Another top notch cover of the apocalyptic folk song
Label: Saga Opp
Year of Release: 1968
For a song that has - to the best of my knowledge - never actually been a hit in the UK, Bonnie Dobson's "Morning Dew" has seriously done the recording session rounds over the years. Covered by the likes of the Grateful Dead, Lulu, Jeff Beck, Tim Rose, Nazareth, Clannad, Devo, Robert Plant, Lee Hazlewood and Episode Six (and no, that's not a complete list either) the eerie, sinister, non-specific apocalypse outlined in the song has captured the imagination of many musicians.
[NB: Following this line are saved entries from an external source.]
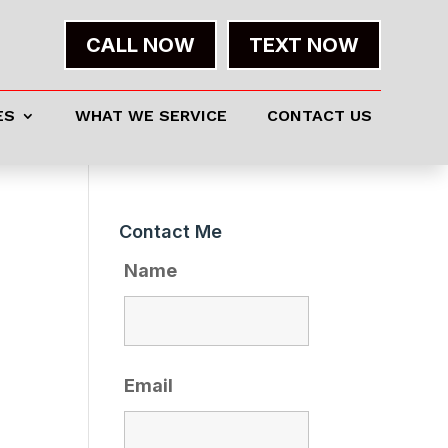
CALL NOW
TEXT NOW
ES
WHAT WE SERVICE
CONTACT US
Contact Me
Name
Email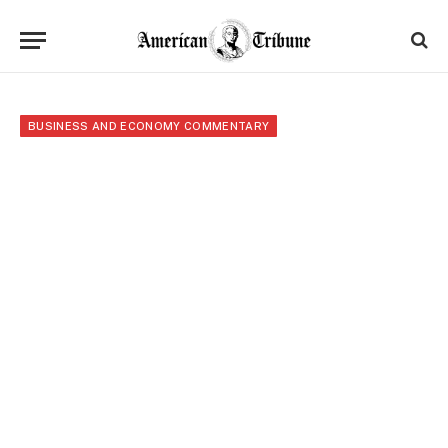
BUSINESS AND ECONOMY COMMENTARY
The foreboding line "What they were saying all these years has come true" is a fantastic, skewering lyrical hook which sums up humanity's tendency to assume things will sort themselves out in the end, until the very moment that they don't, and the situation is too late to resolve.
It can't hurt that the song is almost impossible to mess up, either. Simple, direct and powerful, all it needs is an expressive vocalist and a reasonable arrangement to work. Most listeners regard Tim Rose's version as the definitive one, but for my taste Episode Six's take is an undersung piece of brilliance, being filled to the brim with melodrama and mystery.
Wendy Peter's version here is probably one of the more obscure efforts, but doesn't mess with the palette too much. Her voice rings loud, sharp and clear and the arrangement takes its cues from Rose's. The fact that it was released on Saga, a small budget label, inevitably means that the production sounds a little bit brittle at times, but at no point does that subtract from the song's power.
The B-side "I Don't Understand" shows a punchy girl-pop side to Peters' abilities too, kicking and stomping its way through two minutes of a relationship tantrum.
It's at this point you're going to inevitably ask me who Peters was, and I'm afraid I don't know a great deal. She appears to have had some past and continuing involvement in musical theatre, performing most recently in Dutch productions of "Droomvlucht" and "Annie", but this would appear to have been her only solo release.
Meanwhile, interest in "Morning Dew" goes on and on, though it will hopefully never be seen as one of folk music's more prophetic songs.